● REQUIRED ACTION
All entries need to be written out verbatim, with pictures omitted.

Recorded data

--- START ---

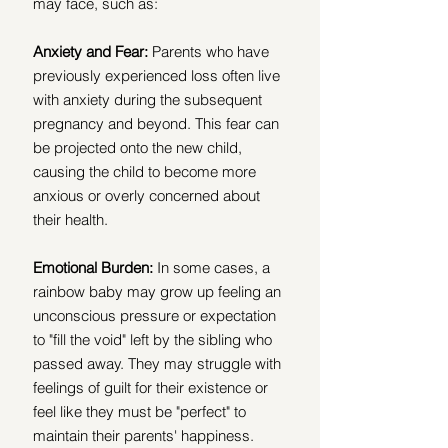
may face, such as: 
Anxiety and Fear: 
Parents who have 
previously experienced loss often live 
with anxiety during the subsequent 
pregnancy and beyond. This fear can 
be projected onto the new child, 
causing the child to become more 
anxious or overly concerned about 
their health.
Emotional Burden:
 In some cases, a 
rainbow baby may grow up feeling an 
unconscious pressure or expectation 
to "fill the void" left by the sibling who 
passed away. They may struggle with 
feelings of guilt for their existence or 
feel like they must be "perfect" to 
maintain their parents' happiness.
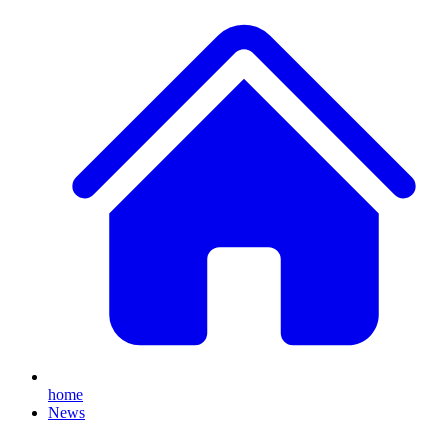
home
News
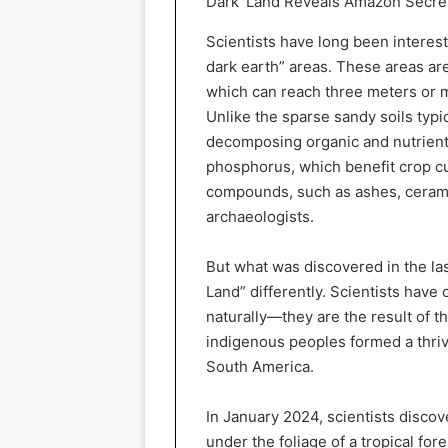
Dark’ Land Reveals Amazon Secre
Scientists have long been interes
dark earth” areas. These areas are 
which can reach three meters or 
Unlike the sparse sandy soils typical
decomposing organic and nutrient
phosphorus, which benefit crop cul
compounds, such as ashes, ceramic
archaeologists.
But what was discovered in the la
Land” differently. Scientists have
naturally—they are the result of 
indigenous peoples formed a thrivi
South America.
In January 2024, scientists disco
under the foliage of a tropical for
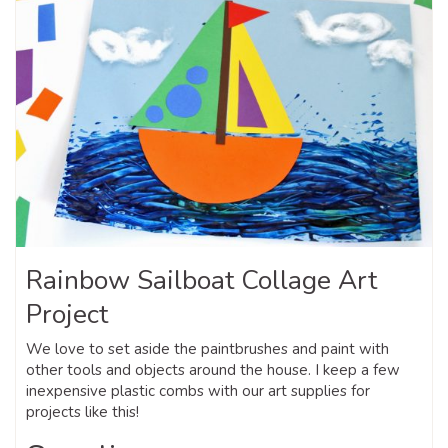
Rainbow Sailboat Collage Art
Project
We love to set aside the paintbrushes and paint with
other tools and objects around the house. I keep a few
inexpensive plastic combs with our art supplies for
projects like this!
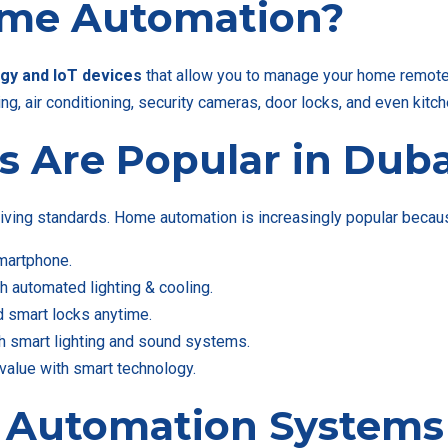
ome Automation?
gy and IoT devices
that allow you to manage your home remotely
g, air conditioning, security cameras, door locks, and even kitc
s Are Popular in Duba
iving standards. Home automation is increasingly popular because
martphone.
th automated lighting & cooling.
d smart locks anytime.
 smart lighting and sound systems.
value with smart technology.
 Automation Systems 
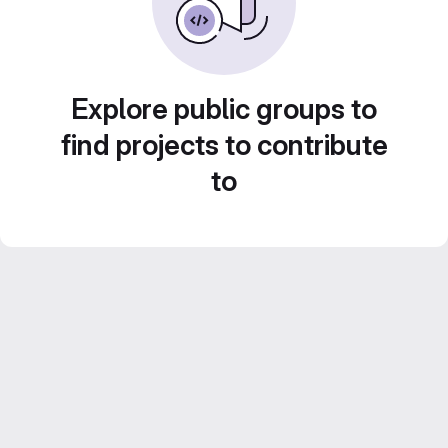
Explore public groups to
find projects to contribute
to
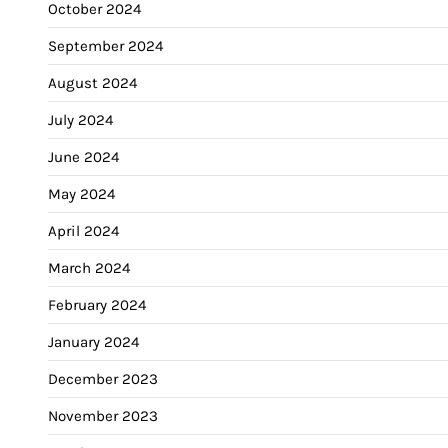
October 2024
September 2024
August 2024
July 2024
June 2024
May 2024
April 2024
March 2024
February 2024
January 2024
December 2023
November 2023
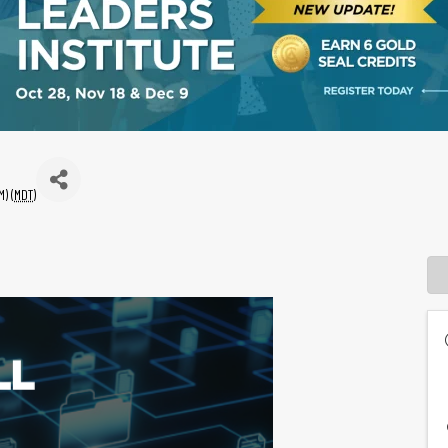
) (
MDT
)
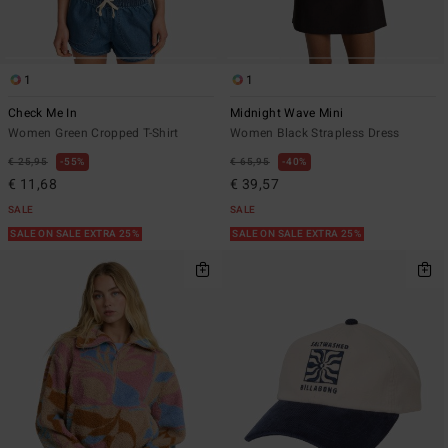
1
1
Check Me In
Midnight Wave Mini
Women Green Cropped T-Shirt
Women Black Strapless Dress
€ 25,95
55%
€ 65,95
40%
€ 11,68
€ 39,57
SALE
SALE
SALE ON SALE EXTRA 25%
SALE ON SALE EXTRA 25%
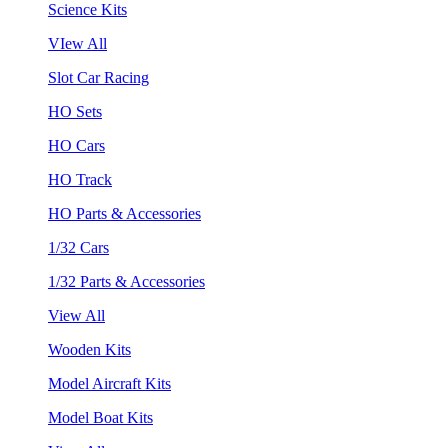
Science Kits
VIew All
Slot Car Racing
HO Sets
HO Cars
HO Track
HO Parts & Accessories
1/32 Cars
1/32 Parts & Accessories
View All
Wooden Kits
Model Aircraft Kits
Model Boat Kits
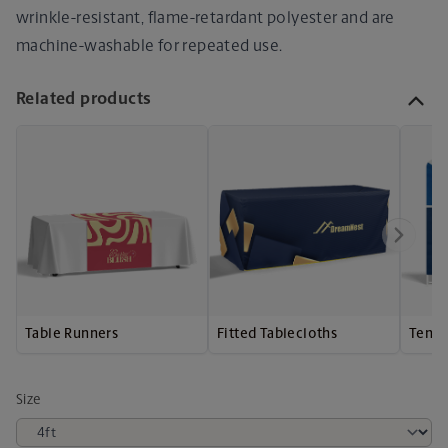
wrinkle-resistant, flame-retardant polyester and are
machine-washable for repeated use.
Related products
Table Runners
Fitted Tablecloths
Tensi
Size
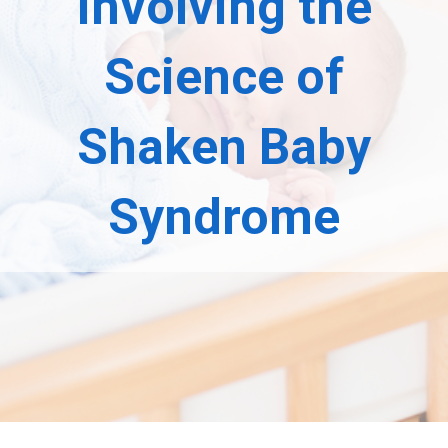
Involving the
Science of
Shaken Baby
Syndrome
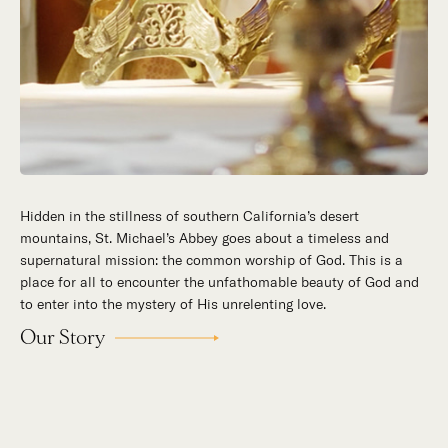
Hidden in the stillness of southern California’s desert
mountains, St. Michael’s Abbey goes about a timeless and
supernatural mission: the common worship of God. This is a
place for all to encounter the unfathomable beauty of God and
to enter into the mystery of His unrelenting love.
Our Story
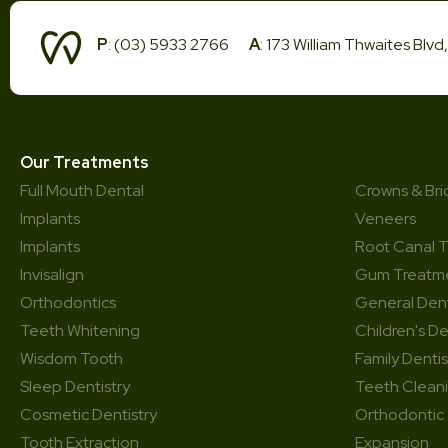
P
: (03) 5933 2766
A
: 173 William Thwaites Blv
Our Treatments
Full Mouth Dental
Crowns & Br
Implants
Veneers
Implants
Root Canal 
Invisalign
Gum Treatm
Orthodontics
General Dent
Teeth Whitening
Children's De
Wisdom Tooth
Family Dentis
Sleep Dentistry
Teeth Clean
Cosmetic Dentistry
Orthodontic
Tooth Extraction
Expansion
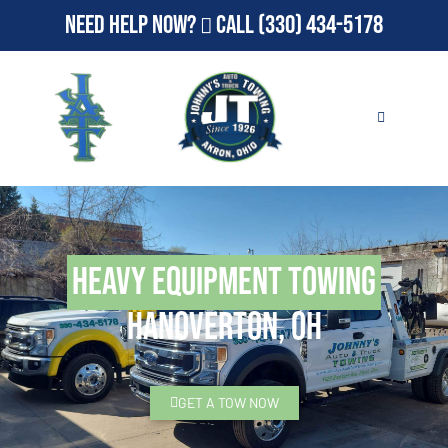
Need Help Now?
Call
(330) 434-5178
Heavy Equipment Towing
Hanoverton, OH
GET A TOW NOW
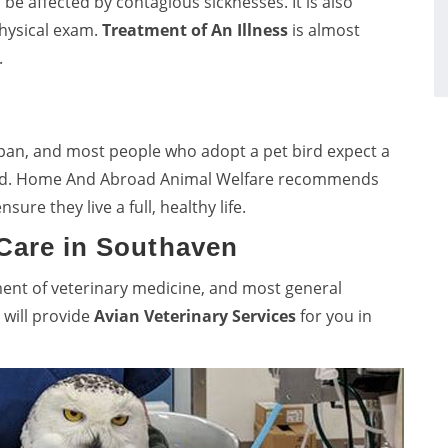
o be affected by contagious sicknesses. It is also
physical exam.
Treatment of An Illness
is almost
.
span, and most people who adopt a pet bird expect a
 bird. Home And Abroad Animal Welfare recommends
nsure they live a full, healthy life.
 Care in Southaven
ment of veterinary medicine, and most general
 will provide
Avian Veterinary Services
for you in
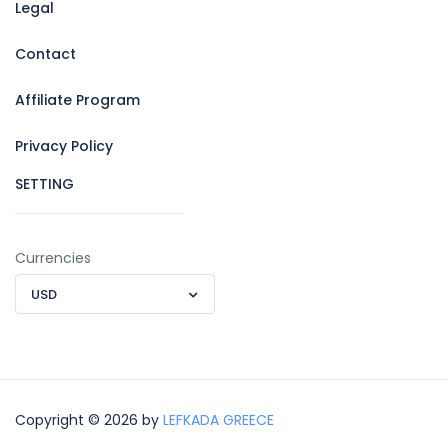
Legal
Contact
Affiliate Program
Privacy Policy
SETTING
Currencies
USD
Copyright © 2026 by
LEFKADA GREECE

--- END ---

● ANSWER
may face, such as: 
Anxiety and Fear: 
Parents who have 
previously experienced loss often live 
with anxiety during the subsequent 
pregnancy and beyond. This fear can 
be projected onto the new child, 
causing the child to become more 
anxious or overly concerned about 
their health.
Emotional Burden:
 In some cases, a 
rainbow baby may grow up feeling an 
unconscious pressure or expectation 
to "fill the void" left by the sibling who 
passed away. They may struggle with 
feelings of guilt for their existence or 
feel like they must be "perfect" to 
maintain their parents' happiness.
home
News
Dark’ Land Reveals Amazon Secre
Scientists have long been interes
dark earth” areas. These areas are 
which can reach three meters or 
Unlike the sparse sandy soils typical
decomposing organic and nutrient
phosphorus, which benefit crop cul
compounds, such as ashes, ceramic
archaeologists.
But what was discovered in the la
Land” differently. Scientists have
naturally—they are the result of 
indigenous peoples formed a thrivi
South America.
In January 2024, scientists disco
under the foliage of a tropical for
Rainbow Sailboat Collage Art
Project
We love to set aside the paintbrushes and paint with
other tools and objects around the house. I keep a few
inexpensive plastic combs with our art supplies for
projects like this!
ome Automation?
gy and IoT devices
that allow you to manage your home remotely
g, air conditioning, security cameras, door locks, and even kitc
s Are Popular in Duba
iving standards. Home automation is increasingly popular because
martphone.
th automated lighting & cooling.
d smart locks anytime.
 smart lighting and sound systems.
value with smart technology.
 Automation Systems 
Explore public groups to
find projects to contribute
to
October 2024
September 2024
August 2024
July 2024
June 2024
May 2024
April 2024
March 2024
February 2024
January 2024
December 2023
November 2023
) (
MDT
)
1
1
Check Me In
Midnight Wave Mini
Women Green Cropped T-Shirt
Women Black Strapless Dress
€ 25,95
55%
€ 65,95
40%
€ 11,68
€ 39,57
SALE
SALE
SALE ON SALE EXTRA 25%
SALE ON SALE EXTRA 25%
Science Kits
VIew All
Slot Car Racing
HO Sets
HO Cars
HO Track
HO Parts & Accessories
1/32 Cars
1/32 Parts & Accessories
View All
Wooden Kits
Model Aircraft Kits
Model Boat Kits
wrinkle-resistant, flame-retardant polyester and are
machine-washable for repeated use.
Related products
Table Runners
Fitted Tablecloths
Tensi
Size
Involving the
Science of
Shaken Baby
Syndrome
Hidden in the stillness of southern California’s desert
mountains, St. Michael’s Abbey goes about a timeless and
supernatural mission: the common worship of God. This is a
place for all to encounter the unfathomable beauty of God and
to enter into the mystery of His unrelenting love.
Our Story
P
: (03) 5933 2766
A
: 173 William Thwaites Blv
Our Treatments
Full Mouth Dental
Crowns & Br
Implants
Veneers
Implants
Root Canal 
Invisalign
Gum Treatm
Orthodontics
General Dent
Teeth Whitening
Children's De
Wisdom Tooth
Family Dentis
Sleep Dentistry
Teeth Clean
Cosmetic Dentistry
Orthodontic
Tooth Extraction
Expansion
Need Help Now?
Call
(330) 434-5178
Heavy Equipment Towing
Hanoverton, OH
GET A TOW NOW
o be affected by contagious sicknesses. It is also
physical exam.
Treatment of An Illness
is almost
.
span, and most people who adopt a pet bird expect a
 bird. Home And Abroad Animal Welfare recommends
nsure they live a full, healthy life.
 Care in Southaven
ment of veterinary medicine, and most general
 will provide
Avian Veterinary Services
for you in
Legal
Contact
Affiliate Program
Privacy Policy
SETTING
Currencies
USD
Copyright © 2026 by
LEFKADA GREECE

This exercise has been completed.